Joined Together in the Mission of Charity

Transformative Aging

Sister Ann Billard Our Lady of Mercy

‘In the first half of life, we are really creating the text of our lives. And in the second half, we are creating the commentary’ – Richard Rohr

Sister Ann Billard, OLM has spent the last 15 years of her life traveling all over the United States, Canada and Australia to provide transformative aging retreats and workshops for women religious communities. Her joy is in watching sisters come back to life.

“There is a sense of renewed hope when I see a gleam in a sisters’ eye after going through one of my retreats. It’s not so much about being out there and doing – it’s about answering the call that God has for us, which involves inner work.”

It all began when Sister Ann was a doctoral student of pastoral counseling. She enlisted 300 sisters in her research study looking at how spirituality and spiritual transcendence affected aging Catholic sisters.

“The results were fantastic – we found it significant that spirituality contributed to women’s emotional well-being. I was talking with a sister in the study, and she said ‘Ann, you have found statistical support for what we all believe, that spirituality does contribute to an individual’s emotional well-being. What can we do to help our sisters move beyond the regrets of the past? The grief and the experience of letting go of active ministry?’ It dawned on me that I had a lot of those answers in the data I had accumulated from the sisters’ part of the study.”

Bringing her life experiences in teaching, business, social outreach and pastoral counseling together, Sister Ann developed a workshop for retired sisters that is known today as Saying Yes to the call of Aging.

Using personal stories, images and the scriptures, Sister Ann leads sisters through the process of letting go of an old identity to enter into and allow God to bring forth the person that God created them to be. She encourages her participants to:

1) Commit and surrender to the aging process
2) Review their lives with someone else
3) Let go of the ego’s aspirations and dreams to let God’s dreams come forth
4) Move beyond the self (self-transcendence) and let go of grudges
5) Develop new rooting in the true self
6) Reclaim the wonder and delight in life
7) Share their legacy

This process requires much grief work and self-reflection. What has been the gift of the journey? How can I now share my life story with the younger generation?

“The metaphor I use for that is the one of the caterpillar to the butterfly. The caterpillar goes into the chrysalis like we go into this transformative process, and in that cocoon that caterpillar breaks down into ooze, and for some that’s how it feels when you’re learning how to let go of that old identity. God breaks us down internally, and yet in that cocoon the cells are re-clustered and God uses all of it, like God uses all of us, and eventually that cluster emerges as a butterfly.”

As she helps sisters re-envision aging as a call, she says that the company of older sisters is not only life enhancing, but spiritually enhancing, and she is ever grateful to the sisters for that.

“The elder sisters are the root of life. They have so much wisdom in them that they can claim and can share with the next generation. They feel that there’s no purpose and they’ve been put on a shelf, and when they start claiming it, there is new life.”

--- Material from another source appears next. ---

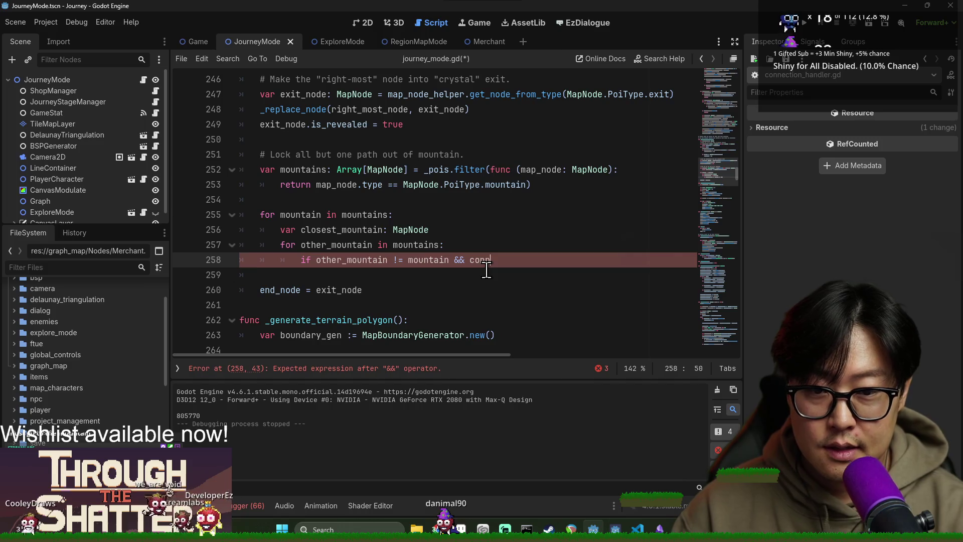
type("ections.has")
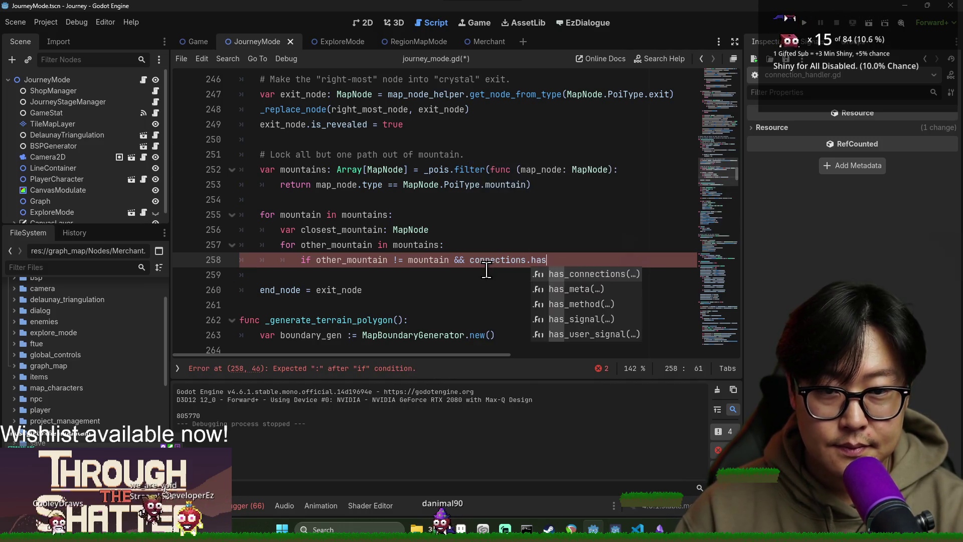
key("Return")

Sister Ann asks sisters to consider how they want their ministry to be completed here on earth. She asks that they search for the deeper invitation to become closer with God.

“God has a purpose for us, and that purpose does not cease when we are no longer part of active ministry. There is still meaning and purpose in this contemplative part of life. We are called to share in the mission of Christ by baptism, so we never really retire from that. When we retire from active ministry, we still say yes to our call every day.”